What the task asks: Without the pictures, can you quote each line below exactly?

[Stored data entries]
....

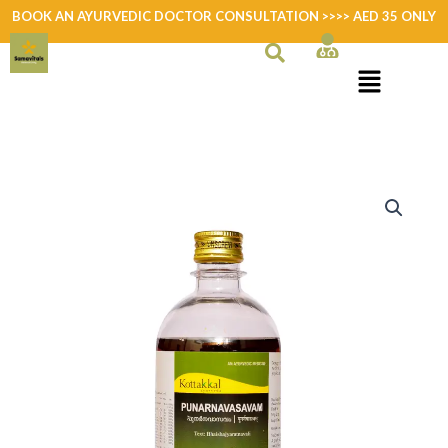
Skip
BOOK AN AYURVEDIC DOCTOR CONSULTATION >>>> AED 35 ONLY
to
content
Punarnavasavam
quantity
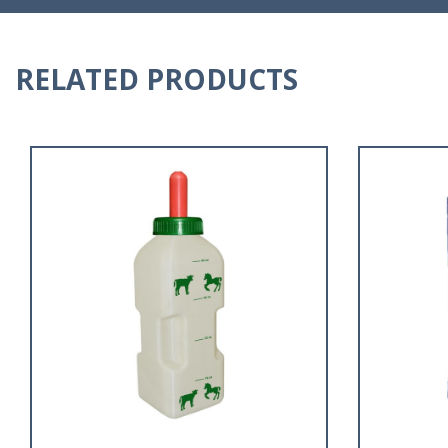
RELATED PRODUCTS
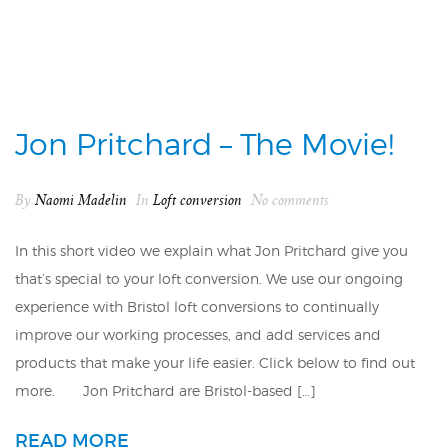
Jon Pritchard – The Movie!
By
Naomi Madelin
In
Loft conversion
No comments
In this short video we explain what Jon Pritchard give you
that’s special to your loft conversion. We use our ongoing
experience with Bristol loft conversions to continually
improve our working processes, and add services and
products that make your life easier. Click below to find out
more. Jon Pritchard are Bristol-based […]
READ MORE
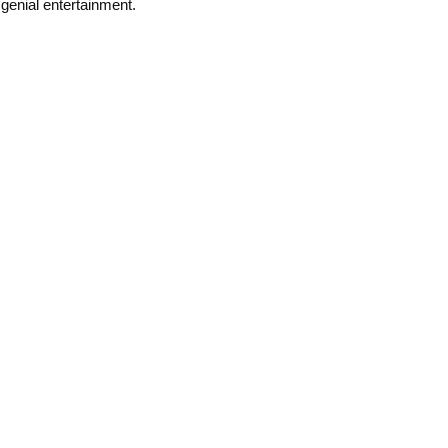
genial entertainment.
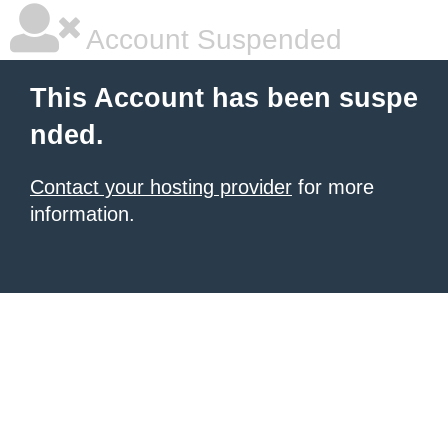
Account Suspended
This Account has been suspe
nded.
Contact your hosting provider
for more
information.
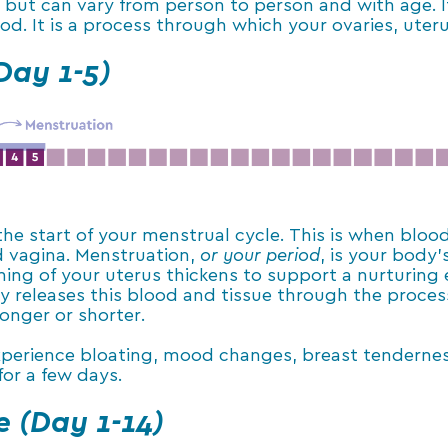
, but can vary from person to person and with age. It
iod. It is a process through which your ovaries, ut
Day 1-5)
 the start of your menstrual cycle. This is when blo
d vagina. Menstruation,
or your period
, is your body’
ing of your uterus thickens to support a nurturing e
ody releases this blood and tissue through the proce
onger or shorter.
erience bloating, mood changes, breast tenderness, 
for a few days.
e (Day 1-14)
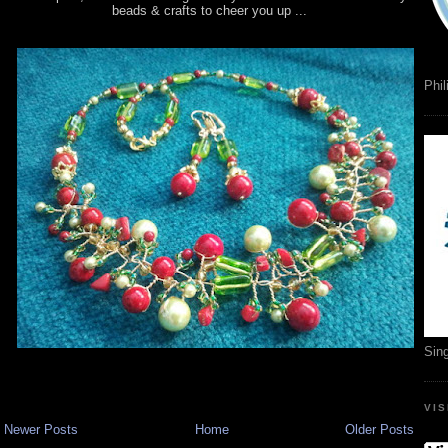
beads & crafts to cheer you up ...
Phil
Sin
VI
Newer Posts
Home
Older Posts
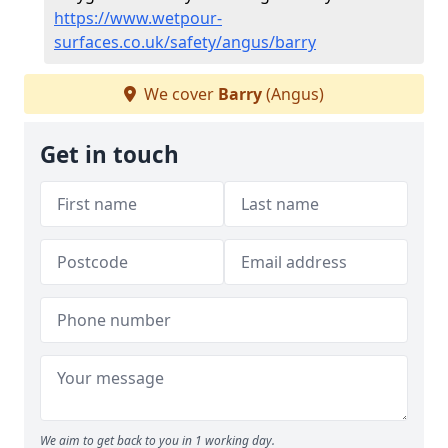
https://www.wetpour-
surfaces.co.uk/safety/angus/barry
We cover
Barry
(Angus)
Get in touch
We aim to get back to you in 1 working day.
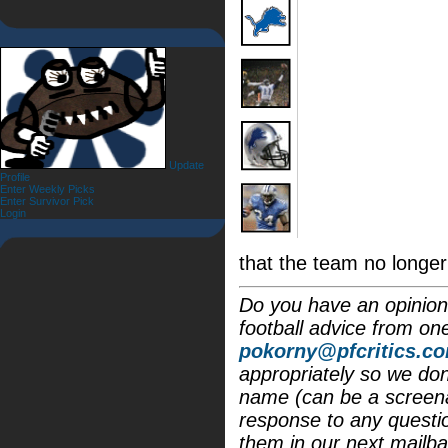
Update
Profile
Enter Weekly Picks
Enter Survivor Pick
Login
that the team no longer
Do you have an opinion 
football advice from on
pokorny@pfcritics.c
appropriately so we don'
name (can be a screena
response to any questi
them in our next mailba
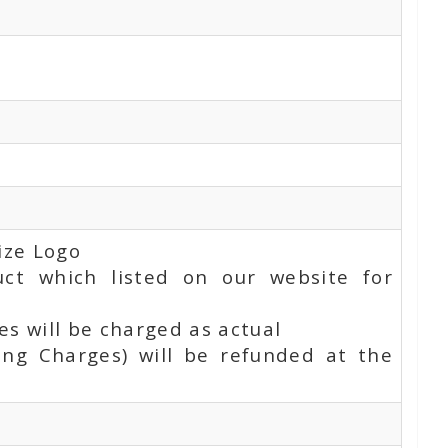
ize Logo
uct which listed on our website for
s will be charged as actual
ing Charges) will be refunded at the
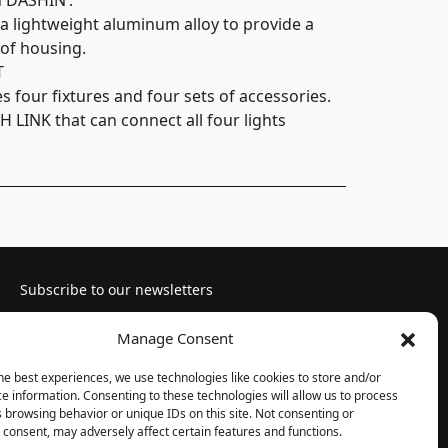
n DASHIN’.
 lightweight aluminum alloy to provide a
of housing.
T
four fixtures and four sets of accessories.
 LINK that can connect all four lights
Subscribe to our newsletters
Manage Consent
he best experiences, we use technologies like cookies to store and/or
e information. Consenting to these technologies will allow us to process
Follow us
 browsing behavior or unique IDs on this site. Not consenting or
consent, may adversely affect certain features and functions.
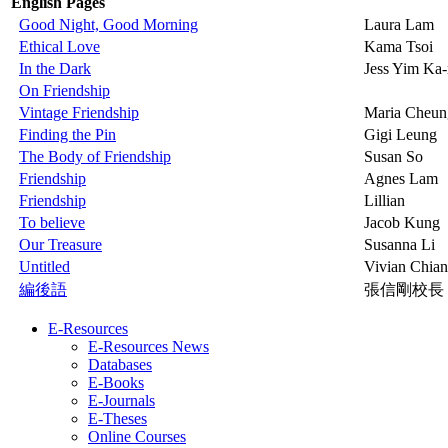
English Pages
Good Night, Good Morning
Laura Lam
Ethical Love
Kama Tsoi
In the Dark
Jess Yim Ka
On Friendship
Vintage Friendship
Maria Cheun
Finding the Pin
Gigi Leung
The Body of Friendship
Susan So
Friendship
Agnes Lam
Friendship
Lillian
To believe
Jacob Kung
Our Treasure
Susanna Li
Untitled
Vivian Chia
編後語
張信剛校長
E-Resources
E-Resources News
Databases
E-Books
E-Journals
E-Theses
Online Courses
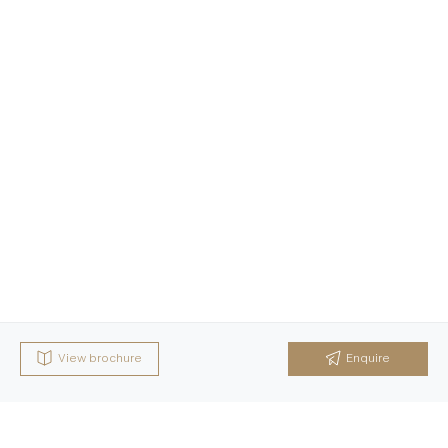
View brochure
Enquire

....

Solution to this task:
Skip
BOOK AN AYURVEDIC DOCTOR CONSULTATION >>>> AED 35 ONLY
to
content
Punarnavasavam
quantity
RELATED PRODUCTS
Jon Pritchard – The Movie!
By
Naomi Madelin
In
Loft conversion
No comments
In this short video we explain what Jon Pritchard give you
that’s special to your loft conversion. We use our ongoing
experience with Bristol loft conversions to continually
improve our working processes, and add services and
products that make your life easier. Click below to find out
more. Jon Pritchard are Bristol-based […]
READ MORE
genial entertainment.
Account Suspended
This Account has been suspe
nded.
Contact your hosting provider
for more
information.
, but can vary from person to person and with age. It
iod. It is a process through which your ovaries, ut
Day 1-5)
 the start of your menstrual cycle. This is when blo
d vagina. Menstruation,
or your period
, is your body’
ing of your uterus thickens to support a nurturing e
ody releases this blood and tissue through the proce
onger or shorter.
erience bloating, mood changes, breast tenderness, 
for a few days.
e (Day 1-14)
beads & crafts to cheer you up ...
Phil
Sin
VI
Newer Posts
Home
Older Posts
https://www.wetpour-
surfaces.co.uk/safety/angus/barry
We cover
Barry
(Angus)
Get in touch
We aim to get back to you in 1 working day.
Update
Profile
Enter Weekly Picks
Enter Survivor Pick
Login
that the team no longer
Do you have an opinion 
football advice from on
pokorny@pfcritics.c
appropriately so we don'
name (can be a screena
response to any questi
them in our next mailba
ize Logo
uct which listed on our website for
s will be charged as actual
ing Charges) will be refunded at the
n DASHIN’.
 lightweight aluminum alloy to provide a
of housing.
T
four fixtures and four sets of accessories.
 LINK that can connect all four lights
Subscribe to our newsletters
Manage Consent
he best experiences, we use technologies like cookies to store and/or
e information. Consenting to these technologies will allow us to process
Follow us
 browsing behavior or unique IDs on this site. Not consenting or
consent, may adversely affect certain features and functions.
English Pages
Good Night, Good Morning
Laura Lam
Ethical Love
Kama Tsoi
In the Dark
Jess Yim Ka
On Friendship
Vintage Friendship
Maria Cheun
Finding the Pin
Gigi Leung
The Body of Friendship
Susan So
Friendship
Agnes Lam
Friendship
Lillian
To believe
Jacob Kung
Our Treasure
Susanna Li
Untitled
Vivian Chia
編後語
張信剛校長
E-Resources
E-Resources News
Databases
E-Books
E-Journals
E-Theses
Online Courses
View brochure
Enquire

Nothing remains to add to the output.